10. On the computer, A program that generates a SAR image based on a reflection signal representing the reflection from a scatterer to a radar beam that is projected onto a shooting area from a flying object, The reflected signal is Fourier transformed into a first signal data in the frequency domain. In a plane defined by the direction of travel of the flying object and the direction of illumination from which the flying object illuminates the radar, a plurality of reference points are generated. The phase of the second signal data in the frequency domain obtained by Fourier transforming the reflected signals when the radar is virtually irradiated to the plurality of reference points is calculated for each of the above.
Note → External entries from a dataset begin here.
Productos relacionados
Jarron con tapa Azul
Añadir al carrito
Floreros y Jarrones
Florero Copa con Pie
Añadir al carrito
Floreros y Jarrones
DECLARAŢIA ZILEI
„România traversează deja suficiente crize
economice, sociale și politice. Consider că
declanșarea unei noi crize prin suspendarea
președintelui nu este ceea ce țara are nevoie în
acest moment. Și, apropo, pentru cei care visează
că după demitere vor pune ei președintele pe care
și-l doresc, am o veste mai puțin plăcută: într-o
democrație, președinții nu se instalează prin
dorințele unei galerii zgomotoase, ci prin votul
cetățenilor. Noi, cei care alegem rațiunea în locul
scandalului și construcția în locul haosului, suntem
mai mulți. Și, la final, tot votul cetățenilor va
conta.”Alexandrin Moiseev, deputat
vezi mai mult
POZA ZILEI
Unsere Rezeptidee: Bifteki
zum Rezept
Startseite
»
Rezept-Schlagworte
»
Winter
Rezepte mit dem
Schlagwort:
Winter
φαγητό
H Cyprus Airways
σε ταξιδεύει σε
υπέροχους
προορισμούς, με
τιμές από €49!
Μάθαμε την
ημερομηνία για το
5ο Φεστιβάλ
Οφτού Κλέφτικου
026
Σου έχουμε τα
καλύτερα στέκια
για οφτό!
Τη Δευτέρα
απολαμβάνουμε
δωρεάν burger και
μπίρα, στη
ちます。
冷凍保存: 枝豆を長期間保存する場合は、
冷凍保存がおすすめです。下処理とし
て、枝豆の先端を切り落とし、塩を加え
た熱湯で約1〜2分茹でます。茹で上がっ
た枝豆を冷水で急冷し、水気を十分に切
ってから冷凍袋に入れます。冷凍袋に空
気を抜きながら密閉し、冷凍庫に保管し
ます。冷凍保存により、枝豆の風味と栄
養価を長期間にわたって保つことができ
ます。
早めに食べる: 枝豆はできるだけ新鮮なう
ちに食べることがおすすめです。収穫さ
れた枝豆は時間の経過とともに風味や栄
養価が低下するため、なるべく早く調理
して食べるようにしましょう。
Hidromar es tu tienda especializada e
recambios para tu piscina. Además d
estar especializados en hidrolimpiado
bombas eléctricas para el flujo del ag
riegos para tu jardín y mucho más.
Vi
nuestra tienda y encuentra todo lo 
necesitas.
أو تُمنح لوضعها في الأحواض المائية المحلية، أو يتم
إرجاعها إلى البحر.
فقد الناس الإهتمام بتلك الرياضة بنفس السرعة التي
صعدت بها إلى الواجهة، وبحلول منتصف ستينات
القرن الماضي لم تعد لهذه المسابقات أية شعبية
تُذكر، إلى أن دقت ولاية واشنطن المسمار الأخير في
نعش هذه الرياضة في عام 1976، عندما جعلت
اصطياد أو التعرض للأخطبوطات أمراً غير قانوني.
An interpolation equation is generated using the phase of each of the aforementioned second signal data. The first signal data is interpolated using the interpolation formula and then subjected to an inverse Fourier transform. The computer is instructed to generate a SAR image based on the signal data after the inverse Fourier transform. In generating the interpolation formula, the interpolation formula is generated using a term based on the phase with respect to the center frequency of the radar emitted from the flying object. A program that performs a correction process to compensate for the effects caused by the term based on the phase with respect to the center frequency by interpolating using the aforementioned interpolation formula.